On citera pour exemple le discours de Morris Hillquit, leader socialiste américain (de l’aile droite du parti opposée aux IWW [2]) qui, lors d’un congrès international de 1907, prône le rejet de la main-d’œuvre immigrée chinoise et japonaise, sous prétexte que « le capitalisme, par l’importation de travailleurs [de race jaune (sic)], moins coûteux que les travailleurs nationaux, menace ces mêmes travailleurs nationaux d’une grave concurrence en fournissant, bien souvent sans qu’ils en aient conscience, un bassin de recrutement pour les briseurs de grève… » Plus loin, le chapitre 4 nous plonge dans une passionnante étude comparée des luttes immigrées en Europe dans les années 1970-1980, rappelant au passage le rôle délétère de la gauche institutionnelle française.
Bastien Cabot réussit le pari d’un livre riche et important dont la conclusion sur la période actuelle, portée par la « désarticulation de l’internationalisme » et la tendance à la fermeture des frontières, n’inspire, pour l’instant, que peu d’optimisme.

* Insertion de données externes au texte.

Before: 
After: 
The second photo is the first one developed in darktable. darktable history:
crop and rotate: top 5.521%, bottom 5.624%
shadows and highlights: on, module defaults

Reste « un monde à réinventer ».
Par Mathieu Léonard


NOTES :

[1L’Algérie coloniale étant absente de l’ouvrage présent, on peut se reporter à la thèse, disponible en ligne, de Philippe Bouba, L’Anarchisme en situation coloniale : le cas de l’Algérie (1887-1962), 2014.

[2Industrial workers of the world : syndicat d’action directe étatsunien qui voulait s’adresser « aux marges de la classe ouvrière, aux non-qualifiés, aux non-syndiqués, aux femmes, aux Afro-Américains, et tout particulièrement aux immigrés ».